Les voies du seigneur sont impénétrables

Alors, cette femme, Anne-Cécile Mailfert, l’une des porte-paroles d’Osez le féminisme !, elle s’est intéressé au féminisme dès très jeune âge et puis, des années après, à la prostitution s’intégrant à l’association Nid. Elle s’est impliquée et a connu des prostituées et les travailleurs de l’association. Elle dit qu’elle n’a jamais subi une agression sexuelle (heureusement), mais c’est évident qu’en tant que femme elle a subi l’oppression patriarcale, le machisme et des (moindres) violences machistes.

Moi aussi, Je me suis intéressé au féminisme dès très jeune âge. Mais j’ai subi une agression sexuelle et une proposition de prostitution à l’âge de 11 ans. Puis je l’ai oublié. Des années plus tard, je suis devenu client spontanée de la prostitution, pas assidu (au-delà de toute autre considération : je ai eu jamais l’argent). Elle a connu les prostitués à travers de l’association. Je les ai connues directement : j’ai parlé avec elles et oui, j’ai baisé avec elles (pas toujours). J’ai profité de mes privilèges d’home (blanc) hétérosexuel.

Alors, vous ne pouvez pas savoir qu’est-ce que j’ai ressenti vers les prostituées que j’ai connues. Je comprends qu’elles disent qu’elles ont senti le dégout et se sont senties comme des objets. Je le confirme.

Autre chose est que vous associez toute une personnalité préfixé au fait que j’ai été client. La personnalité d’un criminel (prédateur, quel mot !) qui ne voit en les femmes que des objets pour acheter, qui aime bien exercer la violence, qui n’a pas aucune conception du respect par l’autre. Vous pensez que je suis incapable de voir l’humanité de ces prostituées, même de ressentir ses maux (le même que je le fais ; le même que j’ai ?) ou de voir les marques invisibles de son corps.

Cette agression que j’ai subi a influé sur la façon dont je vois et vive ma sexualité et sur mes idées sur les genres et le patriarcat. Même que j’ai oublié l’agression, elle a modelé ma personnalité et m’approche au féminisme.

Maintenant, que j’ai récupéré ce souvenir et je m’informe d’une manière plus systématique, j’ai l’impression que ma vie a des ressemblances avec celle des filles qui furent agressées dans son enfance.
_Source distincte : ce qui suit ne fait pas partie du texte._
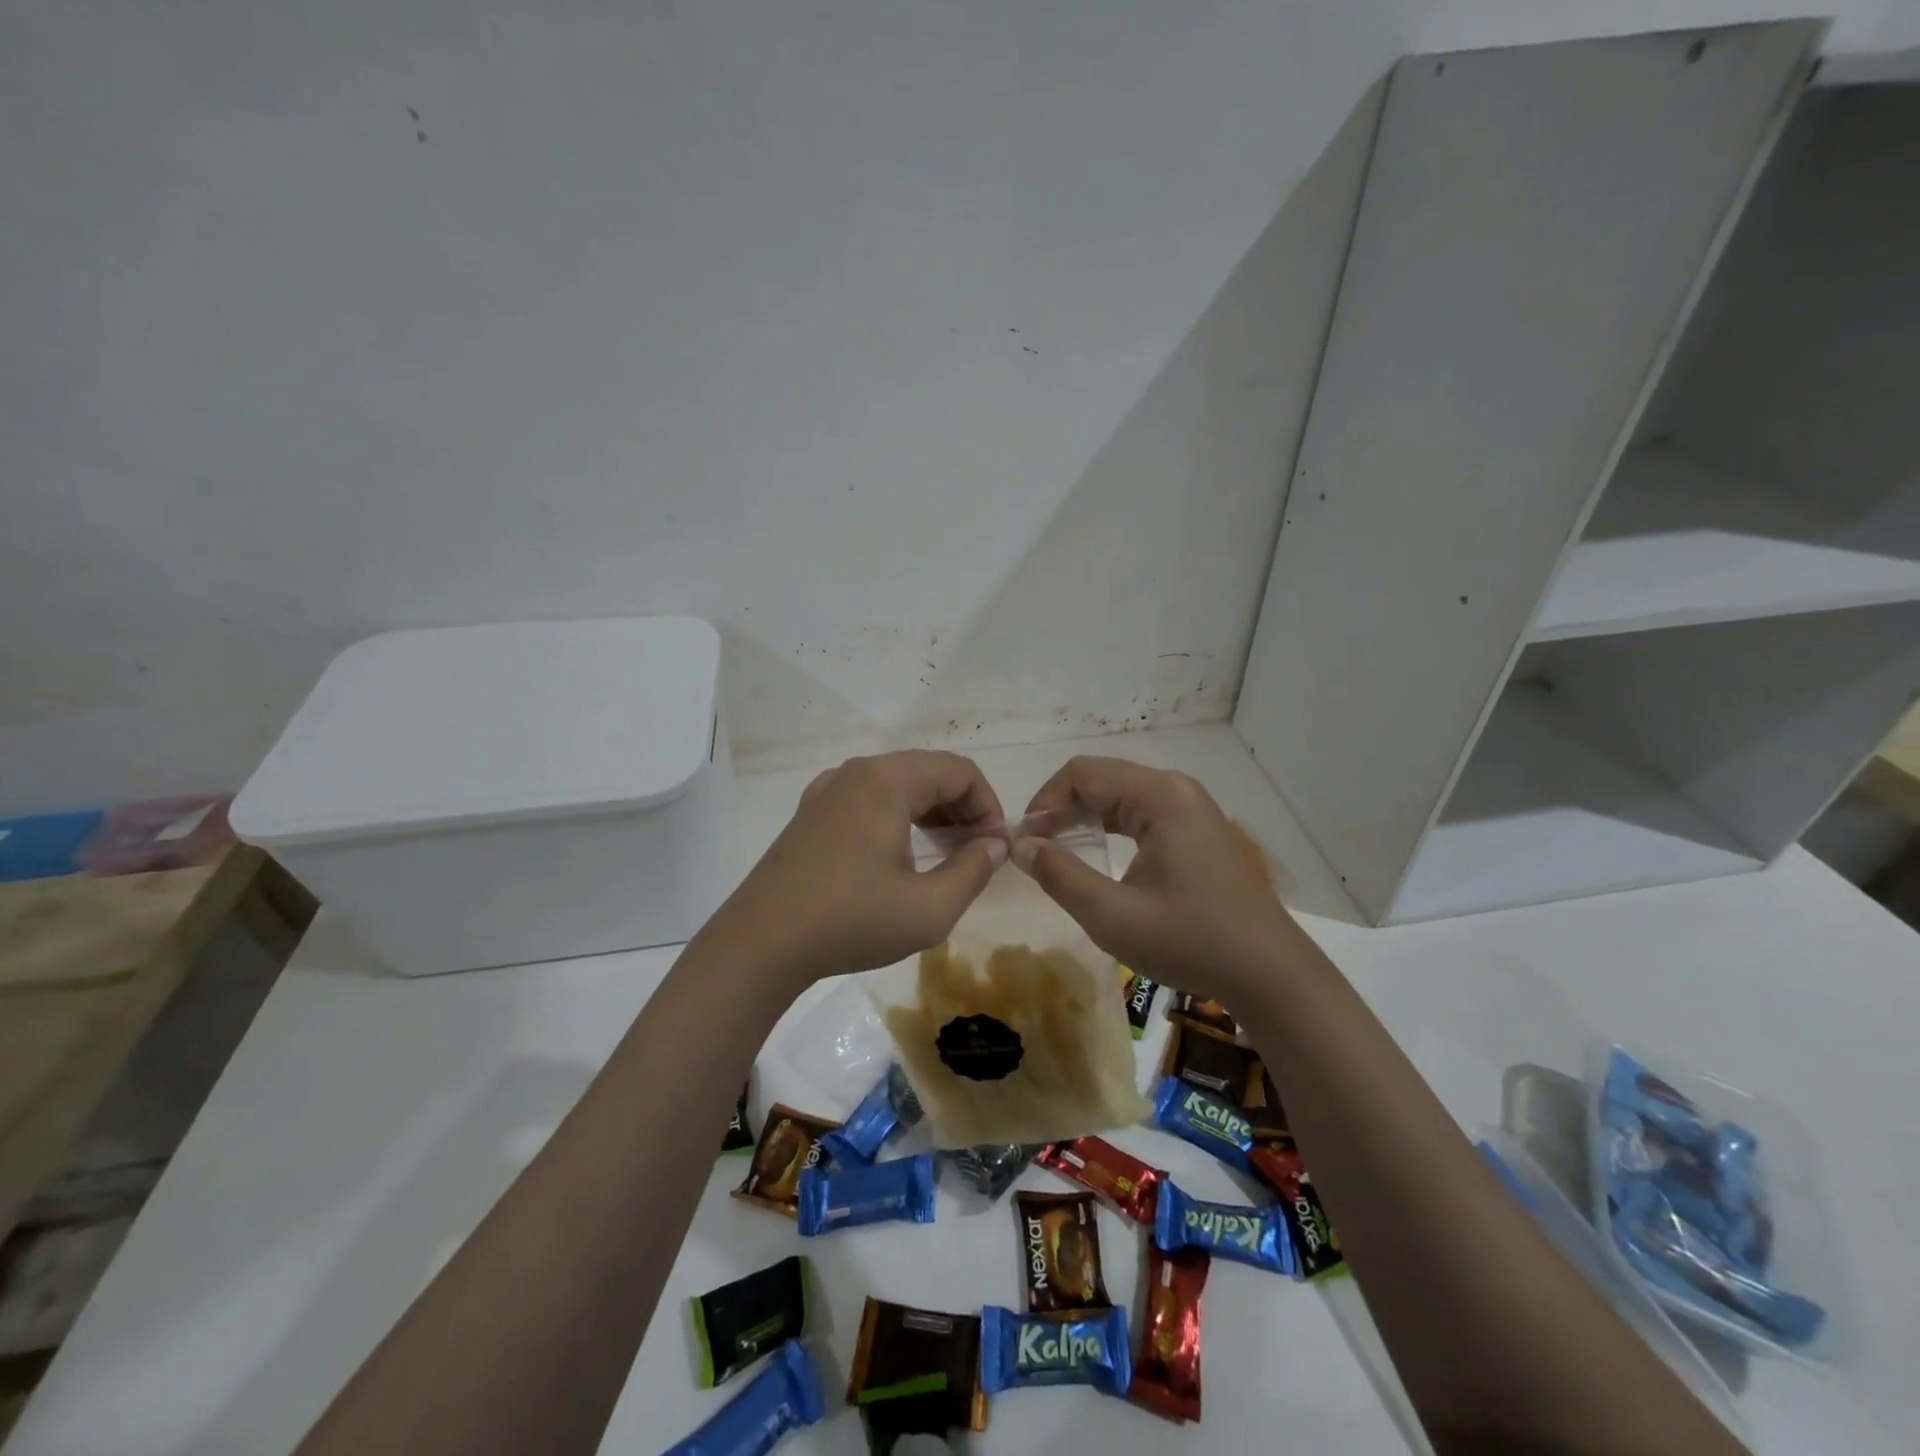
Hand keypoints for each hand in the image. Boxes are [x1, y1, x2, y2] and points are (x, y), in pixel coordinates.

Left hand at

Parfois, jusqu’au point de dire : si j’aurais été une femme ou pas hétérosexuel, probablement je n’aurais pas été un client, j’aurais été un prostitué.

Du fait que je suis un homme hétérosexuel, des mécanismes sociaux en place, des privilèges (entre d’autres), m’ont épargné d’être un prostitué. En plus, il y a très peu de demande (l’offre devrait se vendre mieux).

Mais ces mécanismes ne m’ont pas empêché de connaitre le monde de la prostitution, plutôt au contraire : dans notre société patriarcale capitaliste il y a plein de contenus qui incitent aux hommes de devenir clients ou proxénètes (et si on ajoute le component racial, de prostituées des pays colonisés).

Il est difficile d’expliquer ce que je ressentais quand j’ai été client ou ce que je ressens maintenant. Si je l’explique, vous n’allez pas le croire. Ou peut-être, moi-même je ne sais pas très bien. C’est comme si maintenant le mal a pris en fin un sens défini.

J’espère que vous pouvez imaginer que je ne suis pas très fière d’avoir pris la position de celui qui m’a agressé quand j’étais un enfant. Pas la même, mais pas très loin.

Quelle leçon peux-je tirer de tout ceci ?

Je ne sais pas, pour l’instant je ne peux que dire : les voies du seigneur sont impénétrables.